"Come in by the park side, I mean through the garden—the gate is unlocked, and I will let you in by the window. Be careful as you walk across the flags, it's very slippery to-night. Can you come now, at once?"
Althea hesitated a moment. Then she answered, in her low, even voice, "Yes, I'll come now, at once."
A kindness? What kindness could she, Althea Scrope, do Joan Panfillen? The fear of the other woman, the hidden distrust with which she regarded her, gathered sudden force. Not lately, but in the early days of Scrope's marriage, Mrs. Panfillen had more than once tried to use her friend's wife, believing—strange that she should have made such a mistake—that Althea might succeed where she herself had failed in persuading Scrope for his own good. Althea now told herself that no doubt Joan wished to see her on some matter connected with Perceval's coming speech.
As this thought came to her Althea's white forehead wrinkled in vexed thought. It was too bad that she should have to go out now, when she was expecting Mr. Bustard, to whom she had one or two rather important things to say about his sister——But stay, why should he be told that she was out? Why indeed should she be still out when Mr. Bustard did come? It was not yet five o'clock, and he seldom came before a quarter past. With luck she might easily go over to Joan Panfillen's house and be back before he came.
Althea walked quickly out of the drawing-room and down into the hall. Her fur cloak had been carefully hung up as she had directed. Perceval always said Luke was a stupid servant, but she liked Luke; he was careful, honest, conscientious, a very different type of man from the butler, Dockett.
Althea passed out into the chilly, foggy air. Delahay Street, composed of a few high houses, looked dark, forbidding, deserted. She had often secretly wondered why her husband chose to live in such a place. Of course she knew that their friends raved about the park side of the house, but the wife of Perceval Scrope scarcely ever went in or out of her own door without remembering a dictum of her father's: "Nothing makes up for a good front entrance."
Althea walked quickly towards Great George Street; to the left she passed Boar's Head Yard, where lived an old cabman in whom she took an interest, and whose cab generally stood at Storey's Gate.

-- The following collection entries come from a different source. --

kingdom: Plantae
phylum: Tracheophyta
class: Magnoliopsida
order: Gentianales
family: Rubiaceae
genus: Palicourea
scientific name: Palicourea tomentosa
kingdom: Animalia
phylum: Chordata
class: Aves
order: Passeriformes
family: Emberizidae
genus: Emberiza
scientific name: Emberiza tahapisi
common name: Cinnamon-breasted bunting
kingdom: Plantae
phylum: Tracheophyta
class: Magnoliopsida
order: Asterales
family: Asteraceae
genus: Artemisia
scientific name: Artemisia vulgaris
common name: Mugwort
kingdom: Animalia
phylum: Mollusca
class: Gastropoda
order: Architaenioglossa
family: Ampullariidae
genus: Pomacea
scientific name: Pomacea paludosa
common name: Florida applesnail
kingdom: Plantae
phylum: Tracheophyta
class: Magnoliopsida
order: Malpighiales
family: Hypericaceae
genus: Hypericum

How strange to think that here had once stood Oliver Cromwell's house! Her husband had told her this fact very soon after their marriage; it had seemed to please him very much that they lived so near the spot where Cromwell had once lived. Althea even at the time had thought this pleasure odd, in fact affected, on Perceval's part.
If the great Protector's house stood there now, filled with interesting little relics of the man, she could have understood, perhaps to a certain extent sympathised with, Perceval's feeling, for Cromwell had been one of her father's heroes. But to care or pretend to care for a vanished association——!
But Perceval was like that. No man living—or so Althea believed—was so full of strange whimsies and fads as was Perceval Scrope! And so thinking of him she suddenly remembered, with a tightening of the heart, how often her husband's feet had trodden the way she was now treading, hastening from the house which she had just left to the house to which she was now going.